- Written by: Laurie McQuillan Kent Anderson
- Directed by: John Milius
- Starring: Gerald McRaney Jake Busey Carla Gugino
- Theme music composer: Hummie Mann
- Country of origin: United States
- Original language: English

Production
- Producers: Lou Arkoff Debra Hill Willie Kutner David Giler
- Cinematography: Anthony B. Richmond
- Editor: Mark Helfrich
- Running time: 84 min
- Production company: Drive-In Classics Cinema
- Budget: $1.3 million

Original release
- Network: Showtime Networks
- Release: August 5, 1994

= Motorcycle Gang (1994 film) =

1994 film directed by John Milius

Motorcycle Gang is a 1994 American drama film that originally aired on the cable television network Showtime as part of the anthology series Rebel Highway. As with other films in the series, its name is taken from a 1950s B-movie but its plot bears no resemblance to that film. The film was directed by John Milius, who considers it one of his favorites.

==Plot==
A motorcycle gang terrorizes army veteran Cal Morris and his family as they are driving on the highway to their new home in California. When the gang kidnaps Cal's daughter Leann and takes her to Mexico, Cal and his wife pursue them.

==Cast==
- Gerald McRaney as Cal Morris
- Jake Busey as Jake
- John Cassini as "Crab"
- Richard Edson as Volker
- Carla Gugino as Leann Morris
- Elan Oberon as Jean Morris
- Marshall R. Teague as Kincaid
- Don McManus as Cisco
- Julia McNeal as Vivian
- Pete Anico as "Road Pig"
- Peter Sherayko as Hanson
- Dawn Cody as Bunny
- Rorion Gracie as Sergeant Lopez
- Orestes Matacena as Gortman
- Todd Starks as Jerry
- Gina Mastrogiacomo as Waitress
- Jennifer Holliday Morrison as Mexican Harlot (credited as Jennifer Linsley Morrison)

==Production==
When asked why he chose to remake Motorcycle Gang, Milius said "Why not? I never saw it. I just took a story that was kind of endemic to the period. What happened in those movies is that they always had a family crossing the desert and the family is beset by giant ants, cannibals or a hot rod or motorcycle gang. So in this one I have a dysfunctional family beset by a motorcycle gang."

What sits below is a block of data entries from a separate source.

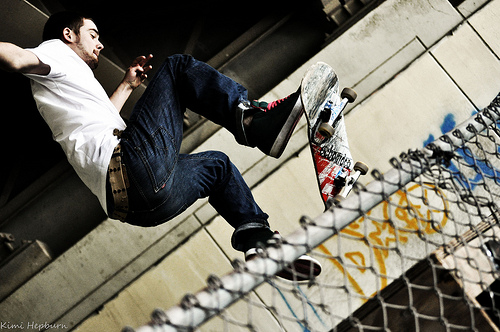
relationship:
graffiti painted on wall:
[291, 101, 499, 293] [4, 3, 498, 330]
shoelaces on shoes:
[262, 98, 292, 112] [252, 65, 306, 155]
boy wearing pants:
[2, 13, 322, 281] [107, 51, 269, 223]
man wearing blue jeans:
[2, 12, 371, 278] [110, 54, 310, 277]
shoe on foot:
[241, 84, 309, 159] [217, 30, 342, 167]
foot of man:
[217, 30, 342, 167] [2, 12, 371, 278]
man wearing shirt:
[2, 12, 371, 278] [24, 35, 125, 217]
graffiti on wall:
[291, 186, 466, 293] [4, 3, 498, 330]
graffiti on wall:
[291, 101, 499, 293] [4, 3, 498, 330]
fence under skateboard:
[121, 96, 498, 331] [301, 61, 368, 210]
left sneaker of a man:
[231, 222, 321, 287] [2, 12, 371, 278]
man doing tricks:
[2, 12, 371, 278] [1, 0, 389, 304]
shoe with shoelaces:
[241, 84, 309, 159] [262, 98, 292, 112]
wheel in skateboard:
[324, 194, 341, 209] [292, 58, 369, 215]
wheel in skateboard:
[351, 160, 371, 174] [292, 58, 369, 215]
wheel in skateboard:
[340, 86, 357, 103] [292, 58, 369, 215]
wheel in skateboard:
[317, 121, 335, 137] [292, 58, 369, 215]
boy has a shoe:
[2, 13, 322, 281] [176, 70, 373, 164]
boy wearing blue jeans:
[2, 13, 322, 281] [110, 54, 254, 226]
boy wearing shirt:
[2, 13, 322, 281] [32, 37, 133, 217]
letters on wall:
[317, 111, 497, 302] [4, 3, 498, 330]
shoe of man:
[241, 84, 309, 159] [2, 12, 371, 278]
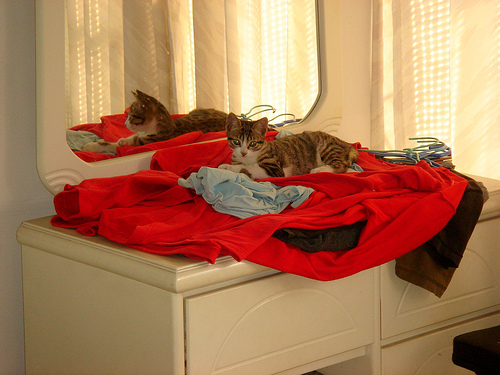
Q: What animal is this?
A: Kitten.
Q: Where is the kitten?
A: On top of the shirts.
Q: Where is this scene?
A: Inside a bedroom.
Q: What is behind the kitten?
A: A mirror.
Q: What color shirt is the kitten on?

Just before filming was to begin, the Jan. 17 Northridge earthquake interrupted shooting plans. Milius said, "We couldn't get to any of the locations since mine was by far, location-wise and production-wise, the most ambitious of all of them because it all takes place out-of-doors and in the desert. We couldn't get to any of those places, so we had to find alternate ways of doing it. I thought it was very challenging and I enjoyed the challenge a great deal."

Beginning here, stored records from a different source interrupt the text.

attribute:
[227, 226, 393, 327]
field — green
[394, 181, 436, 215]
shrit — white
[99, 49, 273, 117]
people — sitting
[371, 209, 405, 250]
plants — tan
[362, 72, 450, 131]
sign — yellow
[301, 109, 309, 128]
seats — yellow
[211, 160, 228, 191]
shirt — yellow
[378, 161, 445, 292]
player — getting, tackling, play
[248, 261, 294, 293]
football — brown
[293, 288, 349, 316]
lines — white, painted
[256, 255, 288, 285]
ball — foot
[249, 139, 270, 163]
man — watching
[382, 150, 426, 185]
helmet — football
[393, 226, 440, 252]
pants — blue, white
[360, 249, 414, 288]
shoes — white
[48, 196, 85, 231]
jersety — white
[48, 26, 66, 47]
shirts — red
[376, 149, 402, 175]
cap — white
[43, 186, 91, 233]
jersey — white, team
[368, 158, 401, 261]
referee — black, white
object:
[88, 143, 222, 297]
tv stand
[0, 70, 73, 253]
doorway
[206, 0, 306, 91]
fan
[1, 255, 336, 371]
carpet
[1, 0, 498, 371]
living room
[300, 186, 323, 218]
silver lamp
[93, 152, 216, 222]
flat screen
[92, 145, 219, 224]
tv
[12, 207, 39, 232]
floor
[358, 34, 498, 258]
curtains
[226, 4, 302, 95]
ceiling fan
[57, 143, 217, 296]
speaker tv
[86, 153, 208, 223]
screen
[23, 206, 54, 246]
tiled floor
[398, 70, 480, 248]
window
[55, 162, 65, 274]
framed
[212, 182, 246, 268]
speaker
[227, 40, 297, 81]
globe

The film was an early lead role for Jake Busey who call it "the most dynamic role I've had the opportunity to play," he says. "I grew up racing Motocross, off-road bikes. It's very dangerous. I quit when I was 17, after a good friend broke his back. I still have a bike. For the movie, I slicked back my hair like they did in the '50s, wore sunglasses and rode a Harley Davidson. This was definitely a thrilling experience."

==Release==
The film was the third in the series to be screened, after Roadracers and Confessions of a Sorority Girl.